(Beginning of Supplied material)

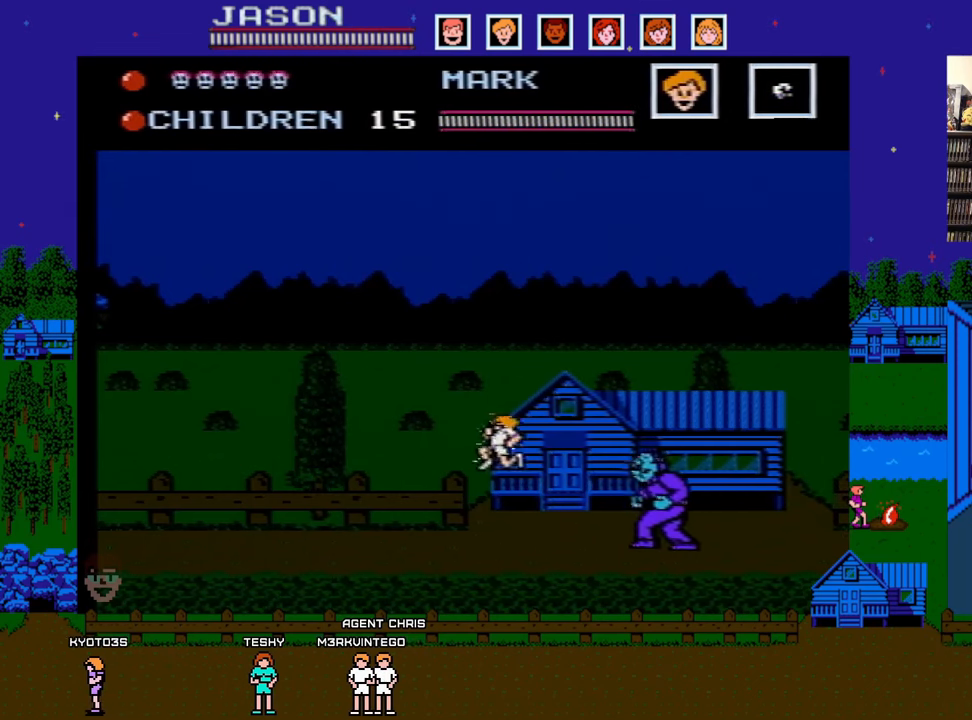
{"buttons": ["DPAD_LEFT"], "events": []}
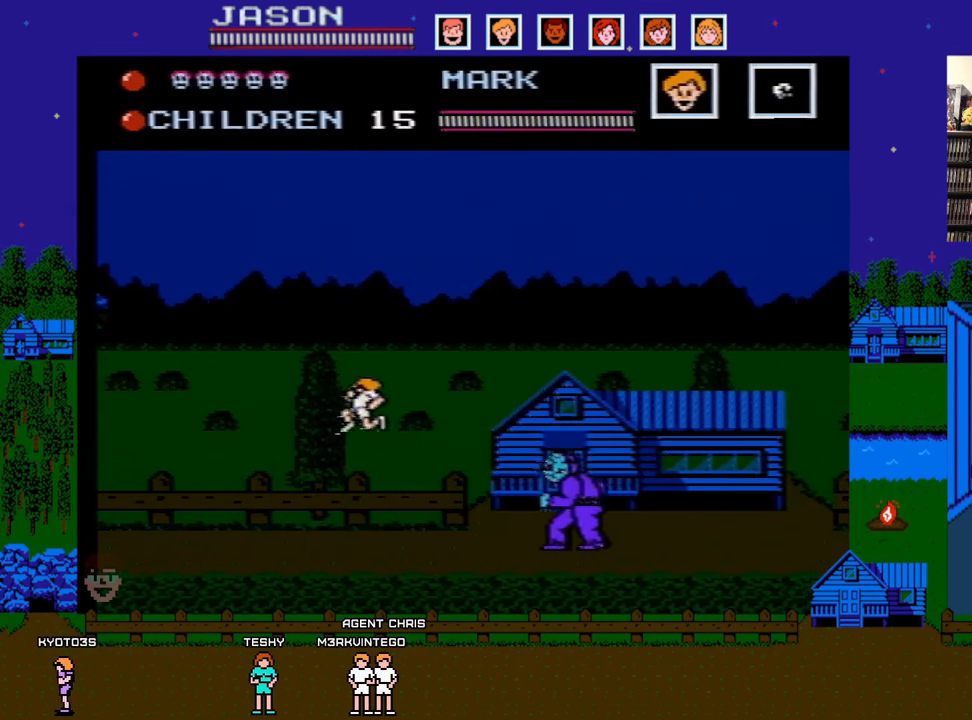
{"buttons": ["DPAD_LEFT"], "events": []}
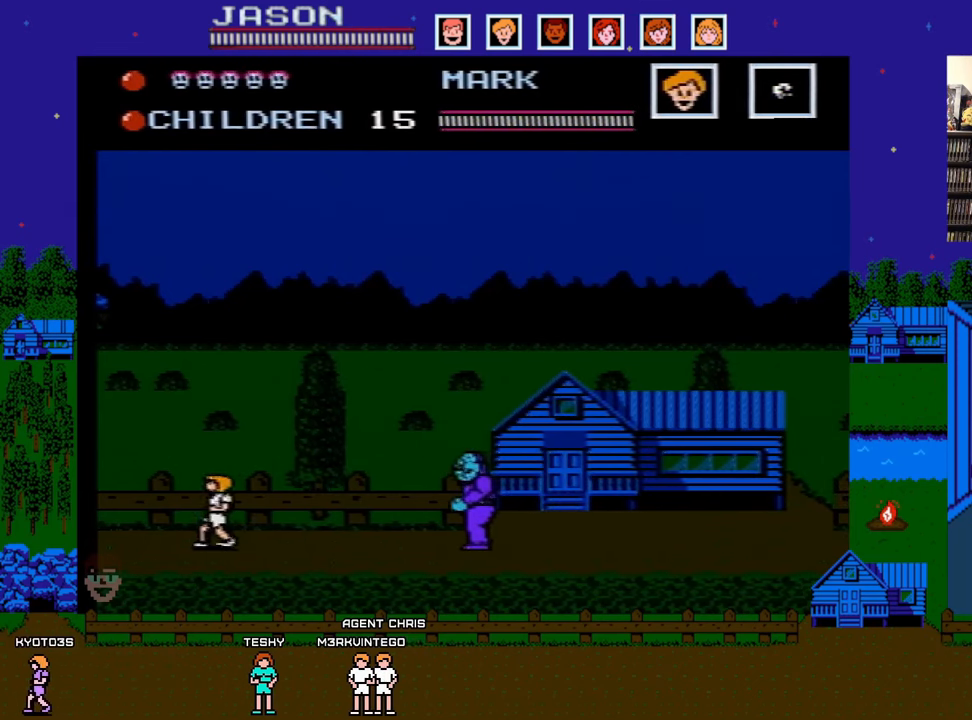
{"buttons": [], "events": [[217, "DPAD_UP", "down"], [233, "DPAD_LEFT", "up"], [250, "DPAD_RIGHT", "down"], [250, "DPAD_UP", "up"], [283, "B", "down"], [367, "DPAD_RIGHT", "up"], [417, "B", "up"]]}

(End of Supplied material)

#### [Work instruction]
Would you please set down the listing above exactly, minus its images?

#### [Task answer]
{"buttons": ["DPAD_LEFT"], "events": []}
{"buttons": ["DPAD_LEFT"], "events": []}
{"buttons": [], "events": [[217, "DPAD_UP", "down"], [233, "DPAD_LEFT", "up"], [250, "DPAD_RIGHT", "down"], [250, "DPAD_UP", "up"], [283, "B", "down"], [367, "DPAD_RIGHT", "up"], [417, "B", "up"]]}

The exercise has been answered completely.